Sanghwan Kim
Video Question Answering (VideoQA) is a complex task that requires vision-language models (VLMs) to process extensive video inputs both spatially and temporally, and generate accurate natural language answers to given queries. This capability holds significant potential, particularly for VR/AR applications in wearable devices that interact with users in real time.
Previous approaches in VideoQA leverage powerful large language models, pretraining them at scale on multimodal web corpora. Despite recent advancements, there remains a risk that VLMs may rely on language shortcuts (e.g., generating answers without attending to visual input) or learn spurious vision-language correlations (e.g., producing the same answers for specific visual scenes). Consequently, a primary concern is whether VLMs can generate answers genuinely grounded in visual content.
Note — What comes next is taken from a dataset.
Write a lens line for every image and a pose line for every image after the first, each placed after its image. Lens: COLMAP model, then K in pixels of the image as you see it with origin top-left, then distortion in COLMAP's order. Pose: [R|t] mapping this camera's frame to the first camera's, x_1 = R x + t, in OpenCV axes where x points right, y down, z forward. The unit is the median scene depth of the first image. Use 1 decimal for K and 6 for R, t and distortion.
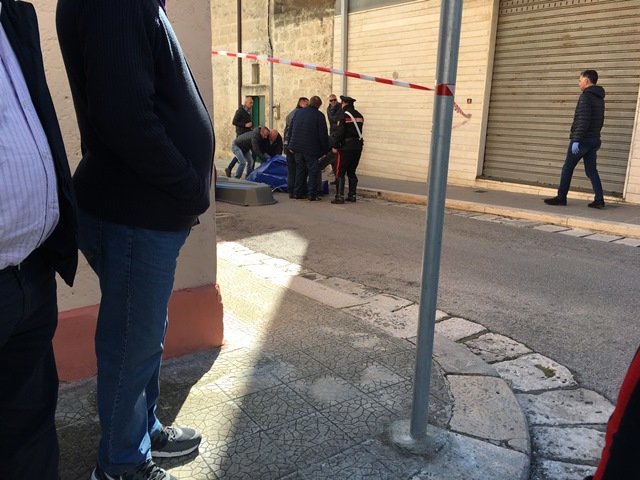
lens RADIAL K [[539.9, 0, 309.1], [0, 539.9, 242.9], [0, 0, 1]] dist [0.040243, -0.072748]
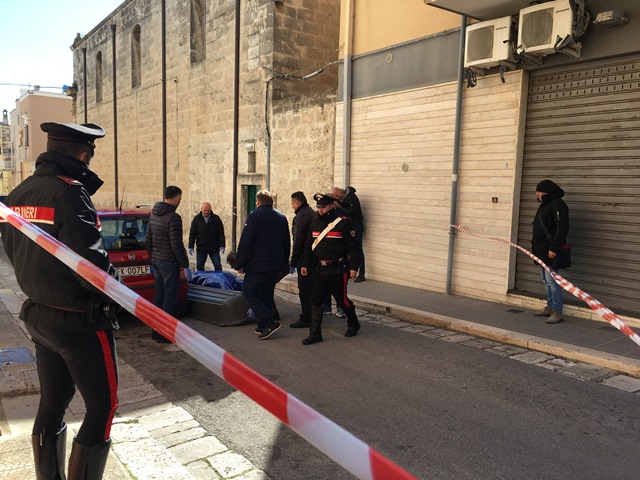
lens RADIAL K [[539.9, 0, 309.1], [0, 539.9, 242.9], [0, 0, 1]] dist [0.040243, -0.072748]
pose [[0.999840, 0.008522, -0.015697, 0.019276], [-0.010671, 0.989760, -0.142342, -0.062857], [0.014323, 0.142487, 0.989693, 0.152294]]
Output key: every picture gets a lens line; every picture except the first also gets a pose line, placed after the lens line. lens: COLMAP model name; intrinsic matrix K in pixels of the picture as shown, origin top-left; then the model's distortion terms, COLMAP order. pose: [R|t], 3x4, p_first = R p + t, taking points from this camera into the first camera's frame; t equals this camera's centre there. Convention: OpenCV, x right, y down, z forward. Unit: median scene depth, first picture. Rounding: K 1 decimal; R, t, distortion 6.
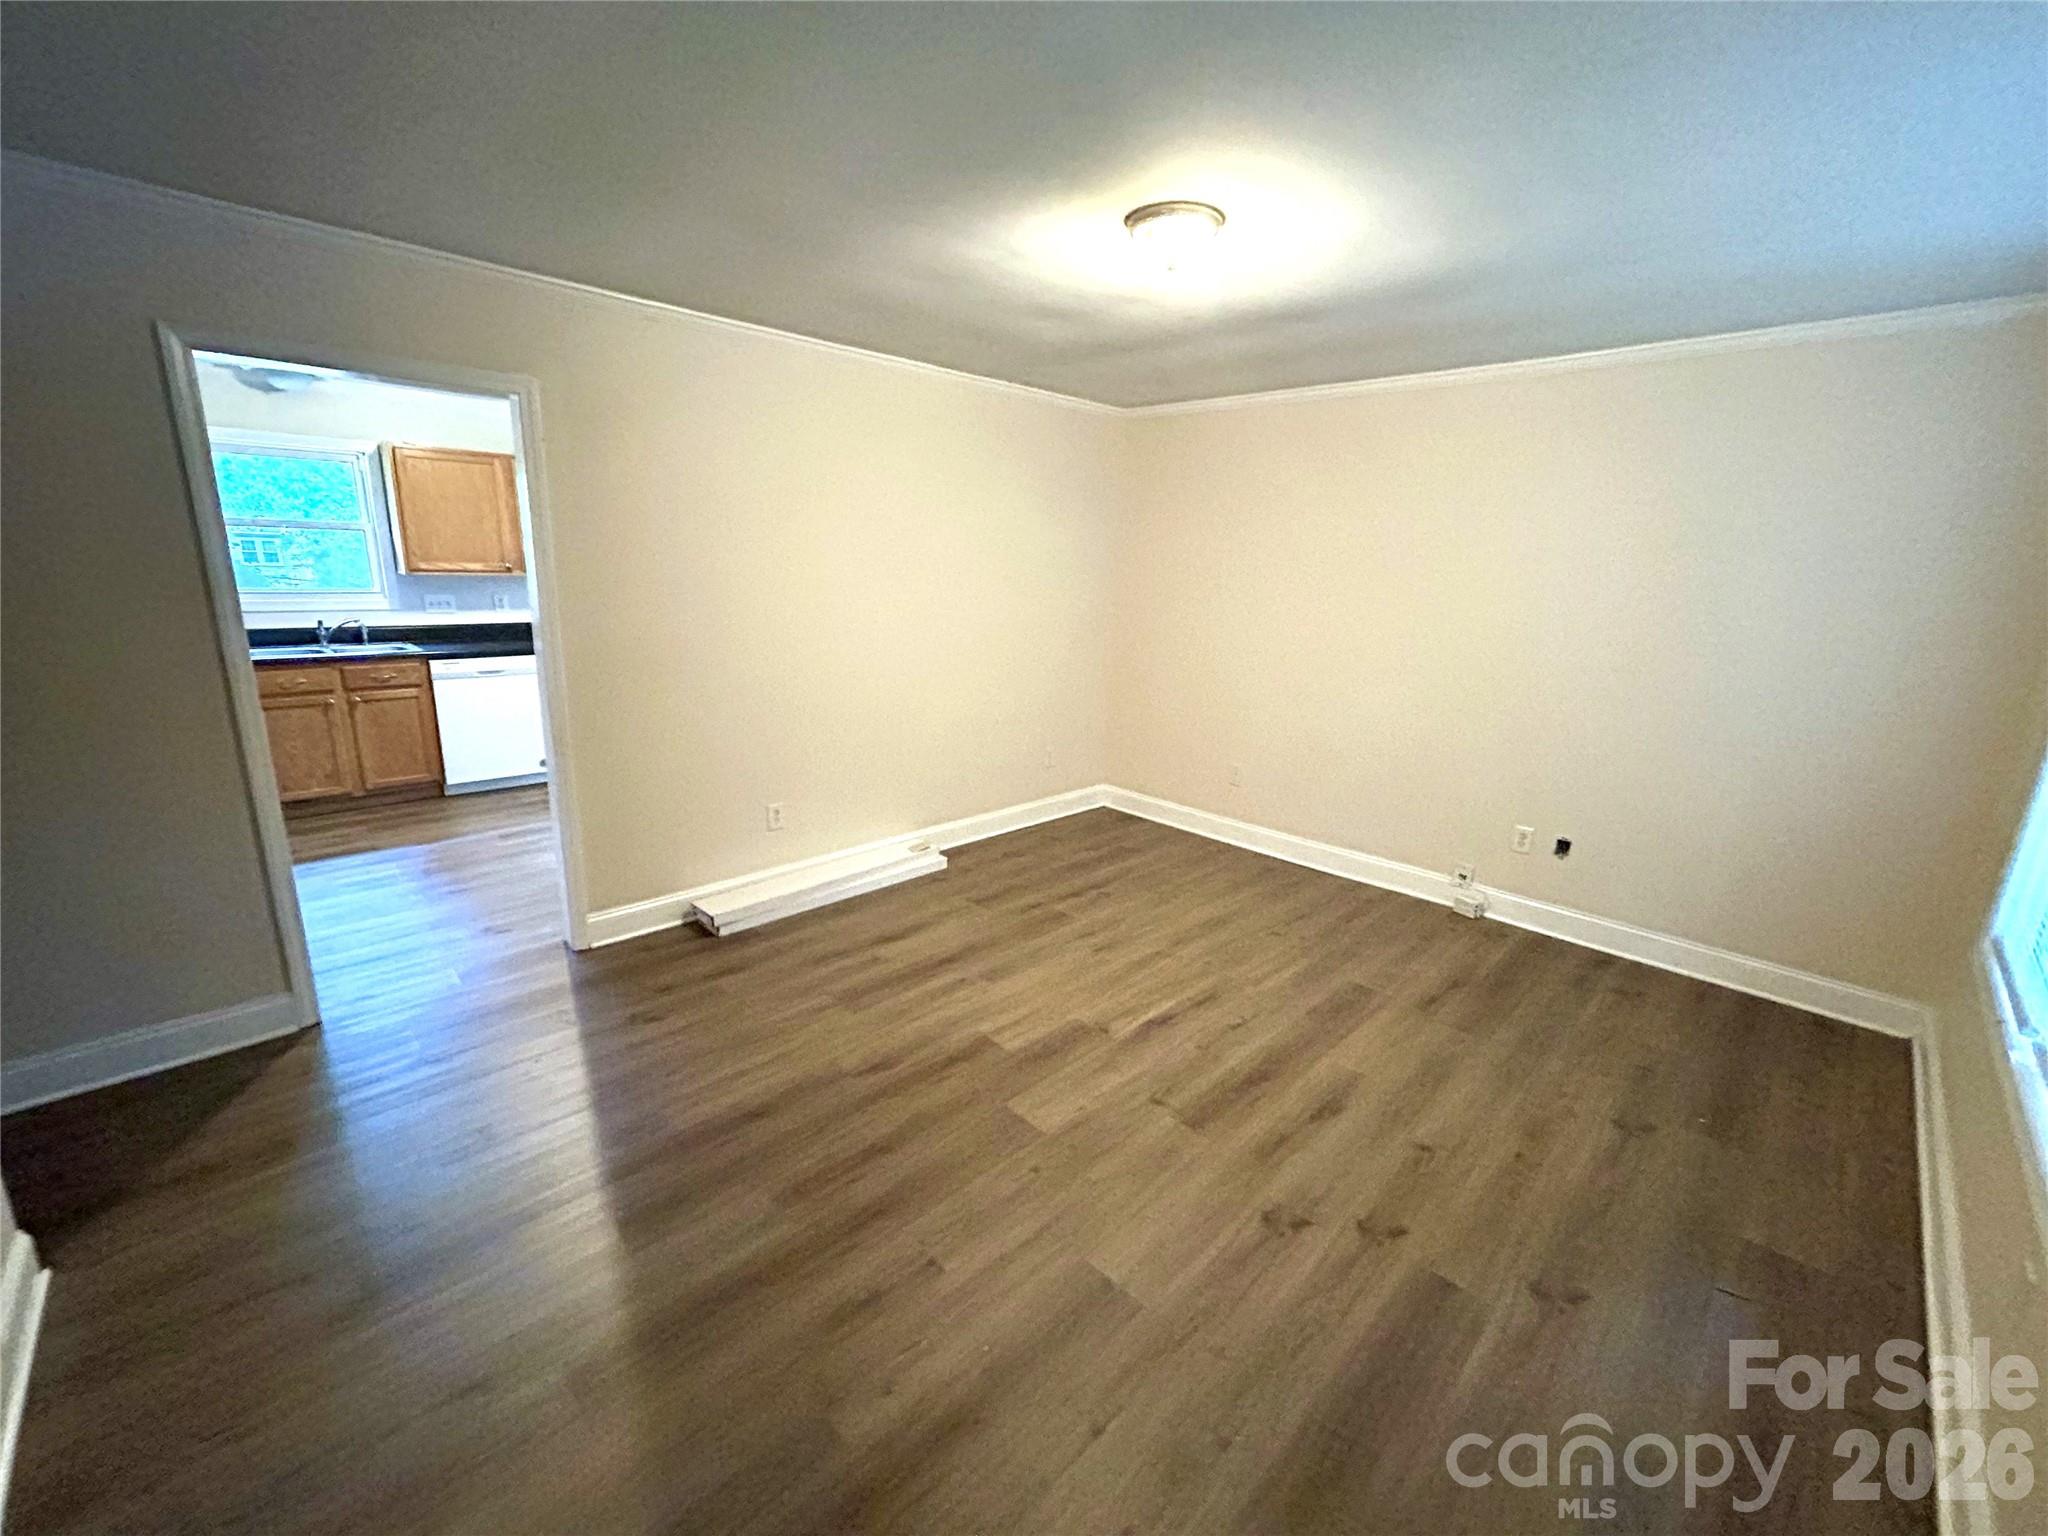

Our goal is to ensure that VLMs output answers with corresponding time frames and bounding boxes in the video, enhancing the reliability and explainability of these models. This allows users to verify which parts of the video the VLMs are focusing on.
We propose building our model based on the BLIP-3 framework, an open-sourced VLM trained on diverse multimodal datasets. BLIP-3's design naturally accommodates both multiple images and text inputs, making it adaptable for VideoQA settings. Additionally, our Video Backbone will aggregate information along temporal and spatial dimensions, similar to CAT-Seg, which performs spatial and class aggregation for segmentation tasks with pretrained VLMs.
By grounding answers in visual content, we aim to develop more reliable and explainable VideoQA models, paving the way for advanced applications in VR/AR and beyond.